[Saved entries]

== == ==

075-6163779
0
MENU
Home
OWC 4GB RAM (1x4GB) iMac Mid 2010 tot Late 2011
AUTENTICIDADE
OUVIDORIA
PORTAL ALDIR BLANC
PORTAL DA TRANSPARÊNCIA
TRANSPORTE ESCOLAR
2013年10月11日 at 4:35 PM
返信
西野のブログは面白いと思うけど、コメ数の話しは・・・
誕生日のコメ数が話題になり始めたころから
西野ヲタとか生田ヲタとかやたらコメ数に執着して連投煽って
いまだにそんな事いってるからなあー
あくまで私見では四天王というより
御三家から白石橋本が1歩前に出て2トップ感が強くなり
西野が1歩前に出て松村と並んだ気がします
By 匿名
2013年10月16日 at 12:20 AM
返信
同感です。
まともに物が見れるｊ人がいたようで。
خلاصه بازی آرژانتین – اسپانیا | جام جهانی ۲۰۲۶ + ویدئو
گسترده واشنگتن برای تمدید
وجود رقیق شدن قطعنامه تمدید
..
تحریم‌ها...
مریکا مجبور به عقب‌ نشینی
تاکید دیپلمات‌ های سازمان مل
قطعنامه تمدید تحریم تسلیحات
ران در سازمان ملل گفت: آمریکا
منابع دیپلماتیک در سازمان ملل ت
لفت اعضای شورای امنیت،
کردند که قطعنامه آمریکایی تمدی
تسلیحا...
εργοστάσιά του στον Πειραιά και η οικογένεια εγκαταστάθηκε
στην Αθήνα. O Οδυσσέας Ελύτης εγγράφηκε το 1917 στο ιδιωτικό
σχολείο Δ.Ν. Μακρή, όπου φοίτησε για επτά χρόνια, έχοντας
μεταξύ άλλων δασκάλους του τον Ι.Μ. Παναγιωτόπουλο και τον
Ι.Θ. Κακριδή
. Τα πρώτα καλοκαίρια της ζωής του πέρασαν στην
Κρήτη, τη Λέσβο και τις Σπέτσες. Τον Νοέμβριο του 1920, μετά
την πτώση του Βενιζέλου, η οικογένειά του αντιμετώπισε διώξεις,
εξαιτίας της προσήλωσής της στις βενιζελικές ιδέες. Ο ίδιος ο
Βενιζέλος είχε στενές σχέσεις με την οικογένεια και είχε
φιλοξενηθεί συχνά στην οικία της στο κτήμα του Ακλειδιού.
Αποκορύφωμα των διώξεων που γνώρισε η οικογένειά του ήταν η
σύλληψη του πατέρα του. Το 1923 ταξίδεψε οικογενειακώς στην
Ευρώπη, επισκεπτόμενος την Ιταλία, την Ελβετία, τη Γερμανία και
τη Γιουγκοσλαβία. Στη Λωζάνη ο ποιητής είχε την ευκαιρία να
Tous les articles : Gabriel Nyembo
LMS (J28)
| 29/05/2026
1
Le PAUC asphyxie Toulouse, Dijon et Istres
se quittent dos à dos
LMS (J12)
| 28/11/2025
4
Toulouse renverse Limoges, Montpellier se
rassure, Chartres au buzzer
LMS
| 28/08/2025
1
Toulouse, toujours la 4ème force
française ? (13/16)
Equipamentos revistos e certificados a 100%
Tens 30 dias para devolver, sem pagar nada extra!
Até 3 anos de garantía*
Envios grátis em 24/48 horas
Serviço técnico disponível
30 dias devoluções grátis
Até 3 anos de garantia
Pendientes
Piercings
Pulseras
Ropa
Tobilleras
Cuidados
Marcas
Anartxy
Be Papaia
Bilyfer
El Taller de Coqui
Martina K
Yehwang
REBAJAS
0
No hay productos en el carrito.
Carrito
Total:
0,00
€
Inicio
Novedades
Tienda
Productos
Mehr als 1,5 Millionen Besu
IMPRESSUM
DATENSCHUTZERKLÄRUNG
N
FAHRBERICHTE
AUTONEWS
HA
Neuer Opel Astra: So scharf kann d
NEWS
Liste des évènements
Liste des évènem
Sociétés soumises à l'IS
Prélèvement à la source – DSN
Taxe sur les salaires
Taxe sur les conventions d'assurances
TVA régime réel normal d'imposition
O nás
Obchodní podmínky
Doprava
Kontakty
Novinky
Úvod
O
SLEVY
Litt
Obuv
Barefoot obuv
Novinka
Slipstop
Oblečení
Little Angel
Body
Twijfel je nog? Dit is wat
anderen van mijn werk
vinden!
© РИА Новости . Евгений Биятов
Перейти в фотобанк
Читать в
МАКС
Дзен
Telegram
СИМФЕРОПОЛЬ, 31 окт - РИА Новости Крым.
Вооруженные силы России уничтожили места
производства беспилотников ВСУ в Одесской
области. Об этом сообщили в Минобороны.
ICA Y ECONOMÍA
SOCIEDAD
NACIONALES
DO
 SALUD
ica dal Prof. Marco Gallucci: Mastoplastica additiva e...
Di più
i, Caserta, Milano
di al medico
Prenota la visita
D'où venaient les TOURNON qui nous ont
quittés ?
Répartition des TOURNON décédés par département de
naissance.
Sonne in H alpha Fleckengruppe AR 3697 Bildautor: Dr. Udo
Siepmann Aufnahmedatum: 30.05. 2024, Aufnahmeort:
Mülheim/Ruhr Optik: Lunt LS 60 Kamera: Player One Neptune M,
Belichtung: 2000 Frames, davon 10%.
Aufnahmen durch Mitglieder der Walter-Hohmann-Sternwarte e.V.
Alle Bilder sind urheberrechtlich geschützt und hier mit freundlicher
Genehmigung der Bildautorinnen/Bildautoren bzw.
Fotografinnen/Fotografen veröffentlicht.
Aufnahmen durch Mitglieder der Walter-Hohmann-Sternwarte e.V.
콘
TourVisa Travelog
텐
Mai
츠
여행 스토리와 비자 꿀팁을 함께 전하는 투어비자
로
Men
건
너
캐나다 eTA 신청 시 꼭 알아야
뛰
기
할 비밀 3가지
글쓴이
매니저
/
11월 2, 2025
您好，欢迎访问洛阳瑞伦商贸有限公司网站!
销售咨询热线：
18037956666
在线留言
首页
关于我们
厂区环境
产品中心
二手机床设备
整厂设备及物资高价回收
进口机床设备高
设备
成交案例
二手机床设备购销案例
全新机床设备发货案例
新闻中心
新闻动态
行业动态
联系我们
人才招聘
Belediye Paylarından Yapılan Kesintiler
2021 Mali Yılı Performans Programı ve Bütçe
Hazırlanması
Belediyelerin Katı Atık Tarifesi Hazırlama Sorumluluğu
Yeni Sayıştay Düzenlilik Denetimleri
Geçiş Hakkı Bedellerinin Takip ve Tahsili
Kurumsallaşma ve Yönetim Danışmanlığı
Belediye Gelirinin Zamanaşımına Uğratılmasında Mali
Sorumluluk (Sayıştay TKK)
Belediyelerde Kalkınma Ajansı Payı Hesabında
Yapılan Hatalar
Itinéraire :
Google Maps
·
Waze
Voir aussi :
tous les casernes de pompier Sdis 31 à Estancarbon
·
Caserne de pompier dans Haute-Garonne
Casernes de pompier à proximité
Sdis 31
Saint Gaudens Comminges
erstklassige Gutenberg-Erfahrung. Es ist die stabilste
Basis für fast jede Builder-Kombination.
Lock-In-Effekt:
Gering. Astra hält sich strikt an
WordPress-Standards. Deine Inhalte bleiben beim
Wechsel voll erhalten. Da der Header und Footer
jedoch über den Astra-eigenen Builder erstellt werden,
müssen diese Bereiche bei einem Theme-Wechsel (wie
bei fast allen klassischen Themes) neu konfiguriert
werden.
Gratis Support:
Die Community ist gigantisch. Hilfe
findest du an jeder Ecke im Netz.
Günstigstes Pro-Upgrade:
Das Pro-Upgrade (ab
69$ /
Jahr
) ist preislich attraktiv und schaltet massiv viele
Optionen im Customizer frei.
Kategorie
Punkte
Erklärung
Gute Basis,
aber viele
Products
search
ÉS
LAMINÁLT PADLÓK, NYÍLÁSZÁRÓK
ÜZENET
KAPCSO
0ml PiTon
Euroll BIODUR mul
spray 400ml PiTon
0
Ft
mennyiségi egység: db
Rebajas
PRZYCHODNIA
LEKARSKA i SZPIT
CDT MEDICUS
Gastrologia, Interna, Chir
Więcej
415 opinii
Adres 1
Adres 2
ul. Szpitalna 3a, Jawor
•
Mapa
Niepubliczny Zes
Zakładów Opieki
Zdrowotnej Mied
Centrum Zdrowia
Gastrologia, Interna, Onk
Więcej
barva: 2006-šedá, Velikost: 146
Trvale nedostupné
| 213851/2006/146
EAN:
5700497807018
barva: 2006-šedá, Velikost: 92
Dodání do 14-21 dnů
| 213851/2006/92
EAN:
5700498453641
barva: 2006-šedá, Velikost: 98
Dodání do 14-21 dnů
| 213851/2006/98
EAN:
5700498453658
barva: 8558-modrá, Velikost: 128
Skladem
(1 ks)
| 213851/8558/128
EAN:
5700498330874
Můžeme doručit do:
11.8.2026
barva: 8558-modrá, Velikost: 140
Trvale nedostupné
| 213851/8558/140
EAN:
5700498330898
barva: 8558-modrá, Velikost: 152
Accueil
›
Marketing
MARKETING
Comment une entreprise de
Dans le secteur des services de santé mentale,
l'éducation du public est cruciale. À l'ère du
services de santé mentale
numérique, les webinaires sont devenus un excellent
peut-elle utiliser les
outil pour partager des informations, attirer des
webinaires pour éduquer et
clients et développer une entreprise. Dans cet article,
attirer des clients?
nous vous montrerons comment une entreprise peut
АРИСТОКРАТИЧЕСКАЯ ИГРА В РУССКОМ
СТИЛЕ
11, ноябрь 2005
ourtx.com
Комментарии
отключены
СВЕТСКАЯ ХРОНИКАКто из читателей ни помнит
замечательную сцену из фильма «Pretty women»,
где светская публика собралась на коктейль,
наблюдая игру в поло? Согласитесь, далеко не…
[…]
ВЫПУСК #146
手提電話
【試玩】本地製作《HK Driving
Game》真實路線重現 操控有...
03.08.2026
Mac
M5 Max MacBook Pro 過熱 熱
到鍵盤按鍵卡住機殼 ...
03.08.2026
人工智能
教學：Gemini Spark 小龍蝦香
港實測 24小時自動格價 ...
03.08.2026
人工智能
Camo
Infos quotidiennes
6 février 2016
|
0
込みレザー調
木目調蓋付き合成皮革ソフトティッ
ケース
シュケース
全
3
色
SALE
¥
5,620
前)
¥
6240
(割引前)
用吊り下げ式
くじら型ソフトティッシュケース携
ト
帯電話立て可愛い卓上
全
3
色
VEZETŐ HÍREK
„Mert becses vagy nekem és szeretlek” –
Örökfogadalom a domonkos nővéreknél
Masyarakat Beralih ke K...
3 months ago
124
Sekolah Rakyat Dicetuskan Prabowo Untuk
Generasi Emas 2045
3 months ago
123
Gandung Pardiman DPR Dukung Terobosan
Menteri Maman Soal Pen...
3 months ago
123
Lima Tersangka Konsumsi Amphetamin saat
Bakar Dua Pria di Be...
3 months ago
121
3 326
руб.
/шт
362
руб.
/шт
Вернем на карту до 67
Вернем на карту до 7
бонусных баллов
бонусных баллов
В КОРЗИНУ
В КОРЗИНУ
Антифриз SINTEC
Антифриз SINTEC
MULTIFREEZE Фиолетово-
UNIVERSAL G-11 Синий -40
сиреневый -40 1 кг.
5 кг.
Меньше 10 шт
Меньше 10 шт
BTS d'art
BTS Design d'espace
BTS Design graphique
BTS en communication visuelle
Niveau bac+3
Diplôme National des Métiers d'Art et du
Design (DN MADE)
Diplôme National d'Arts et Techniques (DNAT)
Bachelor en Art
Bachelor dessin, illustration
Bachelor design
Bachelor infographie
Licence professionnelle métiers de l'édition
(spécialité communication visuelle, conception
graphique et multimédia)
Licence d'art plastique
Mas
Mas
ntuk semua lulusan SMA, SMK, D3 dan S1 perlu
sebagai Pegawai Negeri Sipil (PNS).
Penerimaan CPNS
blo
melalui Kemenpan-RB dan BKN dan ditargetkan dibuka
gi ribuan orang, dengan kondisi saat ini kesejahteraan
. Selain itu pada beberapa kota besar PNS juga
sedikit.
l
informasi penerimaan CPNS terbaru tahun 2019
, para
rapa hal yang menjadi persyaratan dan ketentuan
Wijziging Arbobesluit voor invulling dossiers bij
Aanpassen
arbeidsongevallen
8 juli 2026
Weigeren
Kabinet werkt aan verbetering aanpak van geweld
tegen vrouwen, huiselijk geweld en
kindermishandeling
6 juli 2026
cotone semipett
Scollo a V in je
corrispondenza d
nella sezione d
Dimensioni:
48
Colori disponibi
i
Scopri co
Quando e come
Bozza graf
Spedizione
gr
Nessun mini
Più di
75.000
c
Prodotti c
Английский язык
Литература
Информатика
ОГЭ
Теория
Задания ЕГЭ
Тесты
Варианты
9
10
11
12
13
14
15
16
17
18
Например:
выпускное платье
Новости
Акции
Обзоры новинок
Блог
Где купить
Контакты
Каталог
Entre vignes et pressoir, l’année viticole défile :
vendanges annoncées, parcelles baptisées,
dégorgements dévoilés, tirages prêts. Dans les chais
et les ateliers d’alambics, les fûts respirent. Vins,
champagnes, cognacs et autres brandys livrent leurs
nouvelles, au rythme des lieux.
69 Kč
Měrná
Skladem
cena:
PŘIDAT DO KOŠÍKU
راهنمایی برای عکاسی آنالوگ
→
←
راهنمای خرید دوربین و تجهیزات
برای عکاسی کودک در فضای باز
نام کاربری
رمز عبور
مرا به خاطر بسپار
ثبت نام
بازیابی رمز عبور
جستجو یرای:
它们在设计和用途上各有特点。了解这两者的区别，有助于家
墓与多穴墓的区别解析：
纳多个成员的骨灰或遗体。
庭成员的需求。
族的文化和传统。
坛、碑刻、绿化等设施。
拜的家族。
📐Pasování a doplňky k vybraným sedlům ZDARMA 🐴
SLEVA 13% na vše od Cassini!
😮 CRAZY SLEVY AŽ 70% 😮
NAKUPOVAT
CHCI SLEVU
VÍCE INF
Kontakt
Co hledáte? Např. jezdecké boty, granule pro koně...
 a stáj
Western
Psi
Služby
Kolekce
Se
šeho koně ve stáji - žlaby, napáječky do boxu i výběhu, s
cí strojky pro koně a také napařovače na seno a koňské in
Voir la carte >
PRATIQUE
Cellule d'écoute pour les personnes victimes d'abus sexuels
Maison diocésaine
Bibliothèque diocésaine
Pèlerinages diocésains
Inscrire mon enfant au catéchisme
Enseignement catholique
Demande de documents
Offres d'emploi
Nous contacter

== == ==

**Exercise**
How many lines in the entries include "карту"? Only the number is wanted.

**Written reply**
2